When I moved to the farm with my children, it never occurred to me that I would be raising farm kids. But it happened quickly that my kids did things I would never have dreamed of doing in my own childhood. They spend the day with no shirts. They chop wood with axes. They pee in the yard.

There was a moment, with each of these things, where I put my foot down. “Put on a shirt to sit at the table,” I said. But then sometime in the middle of this summer, I got tired of saying it. It seemed stupid. It seemed like a city rule, because in the city you wear a shirt most of the day anyway.

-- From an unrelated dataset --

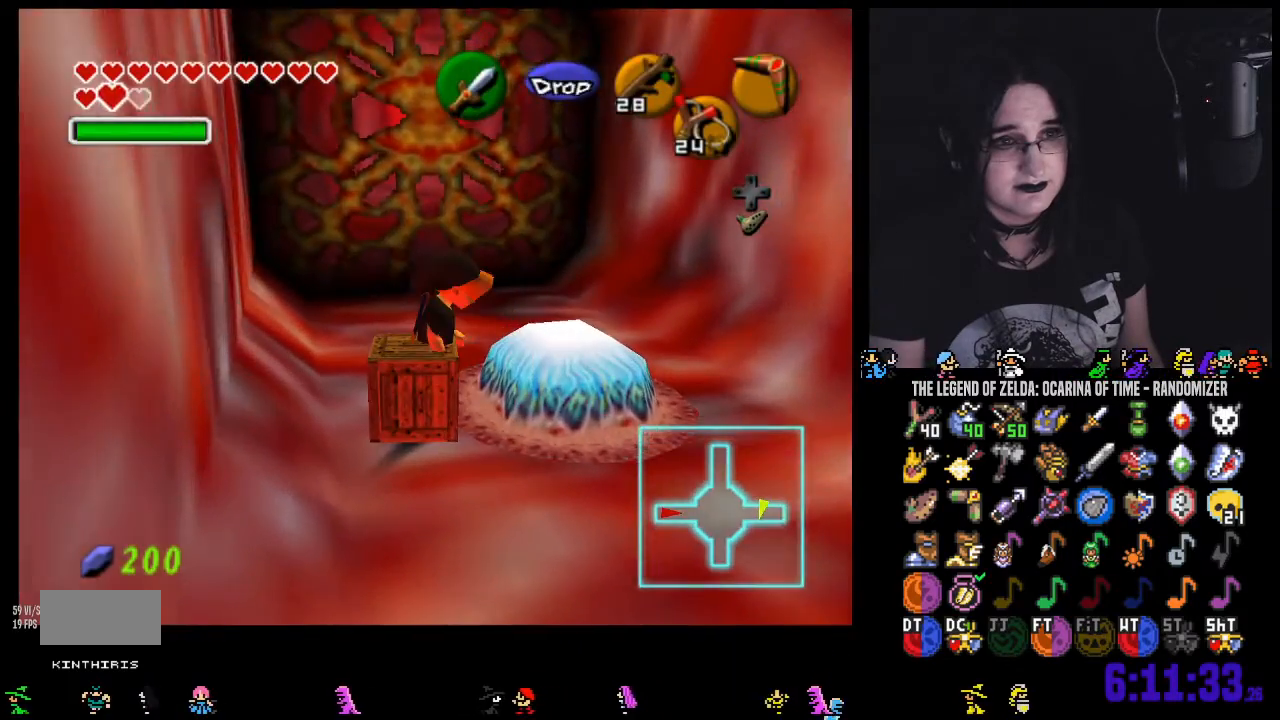
{"dt_ms": 500, "buttons": [], "left_stick": "center", "right_stick": "center"}
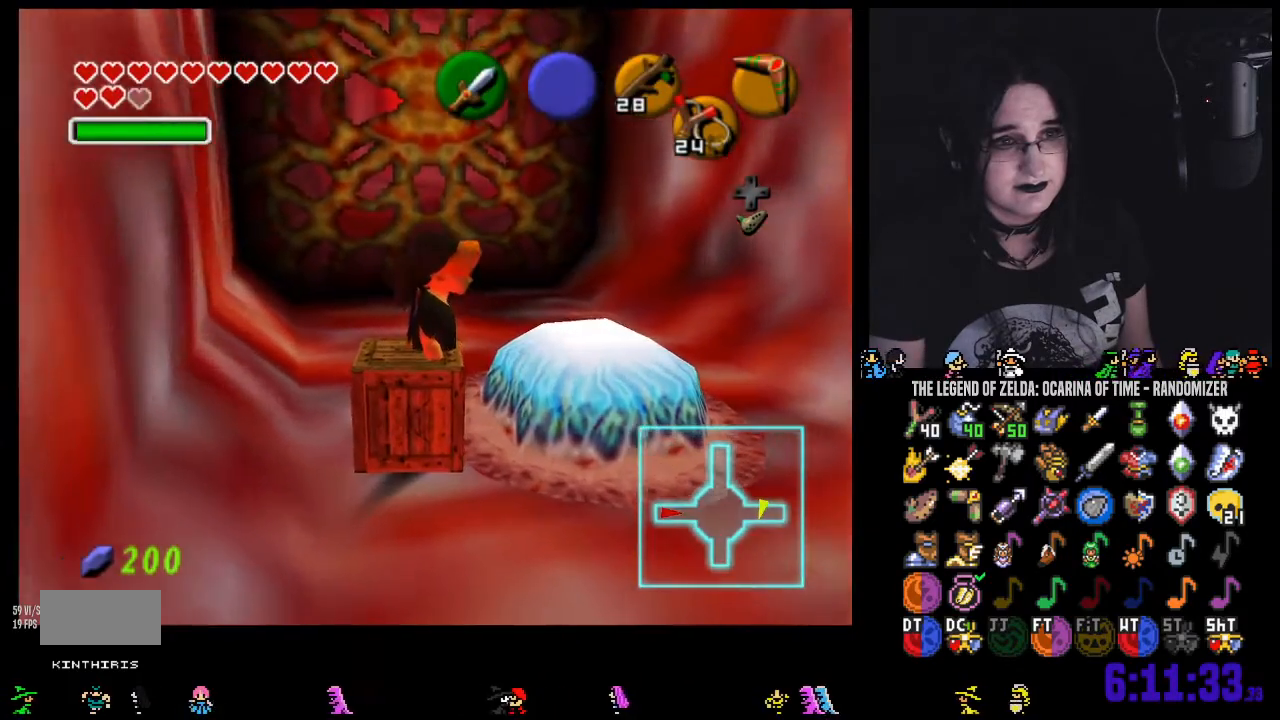
{"dt_ms": 500, "buttons": [], "left_stick": "center", "right_stick": "center", "events": [[67, "left_stick", "down"], [383, "A", "down"], [383, "left_stick", "center"], [500, "A", "up"]]}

A city rule is a rule like “kids don’t use an ax”. It’s something that makes total sense, but in the country it’s not practical. We heat the house with wood. My husband chops wood all summer. So of course the kids want to chop wood. And probably using an ax is like using a gun: if you have a culture where it’s common, everyone is better at it.

We don’t have this discussion, though. My husband thinks it’s patently ridiculous to say no guns, no axes. So I capitulate. Not that the kids shoot guns. But it’s coming. I can tell. And before you criticize it, consider that the only way to keep the raccoons from eating the animals on the farm—because the raccoons are too smart about traps—is to shoot them. Or hit them with a bat over the head. Which is what my husband did when I moved here because I went nuts over the idea of a gun.

If we did not homeschool, my kids would have one culture. They would be in school in the country, maybe, and we would not be free to travel to NYC, or Vegas, or LA. We would not be able to drive each week to Chicago for cello lessons. We would not go to Madison for violin.

If we went to school in the city, the kids would have city friends. I would have a job where I support us in the city, and leaving the city to be on the farm for extended periods of time would be too hard.

Over the past few months, my kids have started saying ain’t on a regular basis. The first time I heard it, I was shocked. I identify with the demographic of overeducated ex-European Jews. We simply don’t say ain’t. And next, my youngest son is using double negatives, as in “She didn’t mean no harm.” At first I was stunned but then I waited and listened.

I noticed that the kids understand to use that language on the farm. In the city, they never use it. And I see the language of rural life and the language of city life as verbal evidence that homeschooling has allowed my kids to easily and regularly move between two different cultures.

So, what I’m saying is that to raise kids who can learn to move in and cope with dual cultures, really, you need to homeschool. Traditional school is the melting pot of all the cultures the kids have at home and school becomes the lowest common denominator of these cultures, so that the days can be orderly and systematic. It’s cultural agnosticism.